Java is not becoming Erlang, rather Java has a more complete ecosystem than Erlang/Elixir, which is not news for anybody.
And this is not a zero sum game. I have seen companies running hundreds of “heterogenous” Erlang nodes by using RabbitMQ or Apache Kafka for the communication. In my opinion, the part that Erlang shines is exactly in building a homogenous sub-system that runs on my infrastructure. It is an absolute pleasure to build a distributed pubsub system for websockets communication or something like Phoenix.Presence without a need to bring in third party tools. Then it can integrate with the rest of the system using thrift, a message queue, etc.
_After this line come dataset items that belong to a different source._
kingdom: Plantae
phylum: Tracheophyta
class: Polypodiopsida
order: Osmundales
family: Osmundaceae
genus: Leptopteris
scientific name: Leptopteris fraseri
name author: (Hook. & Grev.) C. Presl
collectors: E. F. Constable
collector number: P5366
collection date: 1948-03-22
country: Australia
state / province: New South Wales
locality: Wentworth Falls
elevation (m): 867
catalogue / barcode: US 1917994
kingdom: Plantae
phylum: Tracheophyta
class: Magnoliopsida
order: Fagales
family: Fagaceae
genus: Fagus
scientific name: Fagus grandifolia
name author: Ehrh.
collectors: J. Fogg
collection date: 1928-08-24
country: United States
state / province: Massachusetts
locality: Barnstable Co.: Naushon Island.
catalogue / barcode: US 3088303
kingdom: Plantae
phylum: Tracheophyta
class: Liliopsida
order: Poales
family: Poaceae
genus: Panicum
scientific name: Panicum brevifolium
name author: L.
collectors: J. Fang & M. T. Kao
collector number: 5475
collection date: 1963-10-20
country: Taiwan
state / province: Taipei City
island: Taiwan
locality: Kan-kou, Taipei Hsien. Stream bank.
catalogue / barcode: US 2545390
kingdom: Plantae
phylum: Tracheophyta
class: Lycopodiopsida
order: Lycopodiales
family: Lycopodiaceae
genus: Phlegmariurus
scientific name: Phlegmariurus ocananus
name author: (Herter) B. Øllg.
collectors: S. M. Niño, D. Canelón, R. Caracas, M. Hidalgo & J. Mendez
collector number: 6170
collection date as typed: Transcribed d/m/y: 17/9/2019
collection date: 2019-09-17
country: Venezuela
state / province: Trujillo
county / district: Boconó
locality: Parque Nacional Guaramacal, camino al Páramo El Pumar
In the worst scenario, where you cannot rely on the Erlang distribution, then you have to pick up an off the shelf solution, as you would in any other language. And as the Erlang/Elixir communities grow, the quality of the packages that interface with those off-the-shelf brands will continue to improve.
I truly hope this is fading away because it is easy to point out that parallel, concurrency and distributed computing have so many branches that there will be no single platform or ecosystem that can effectively tackle all options. Yes, you will end-up mixing technologies. However, I do hope we will continue to improve on our side of things.
ejc123
I’ve given this question much consideration since my previous reply. Another thing to define is what you mean by ‘Big Data’. 5 years ago, it was all about Hadoop/Map-Reduce on data sets too large for a single machine.
More recently, people are tired of waiting for results and the tedium of actually programming Map-Reduce so you get things like Spark which use functional style to make the programming sane and close-enough-to-real-time processing.
I’m less familiar with Storm, Samza and Flink, but after a quick reading I’d say they all attack stream processing – such as log file analysis or credit fraud detection. Things where a decision is made on dynamic pools of data. I believe the same is possible with Spark, it’s just that these projects have their own specializations.
Just to muddy the waters further, we shouldn’t leave out Machine Learning and Deep Learning from the discussion.
I still have the feeling that Elixir could kill in all these areas. I have messed with Hadoop and Spark and the machinations they go through to manage nodes is unbelievable.
My plan for today is to watch those talks and do some more research on what is missing from Elixir’s ecosystem. Like you, I suspect it’s popularity.
ssagaert
I think you are sadly mistaken: something like Spark cannot be duplicated in Elixir, easily or painfully.
The reason : Elixir ( & Erlang) are simply not suited for scientific programming/data science programming because they do not have mutable arrays and the corresponding linear algebra & machine learning & DSP libraries that build on top of that. Without mutable (large & possibly distributed) arrays it’s simply not possible to do any efficient number crunching.
Big Data is not just about accessing lot’s of data (files on HDFS or in various NoSQL dbs -> this can be done in Elixir) but it really is what you do with that data once you’ve accessed it and that’s where data science/machine learning comes in.
There was one promising project called Matlang for Erlang by one ph.d. guy but that seems dead. It was based on wrapping the native BLAS matrix library just like matlab, sciPy, etc do.It showed decent performance. One of the reasons this never became mainstream is that it required a patch to the Erlang VM for efficiciently calling BLAS and that patch was rejected by the Erlang team.
Also the Erlang VM doesn’t do any jitting to native code like the JVM does, so (scalar) numerical performance & tight loops to iterate over collections of numbers is not great (without wrapping a native numerical lib).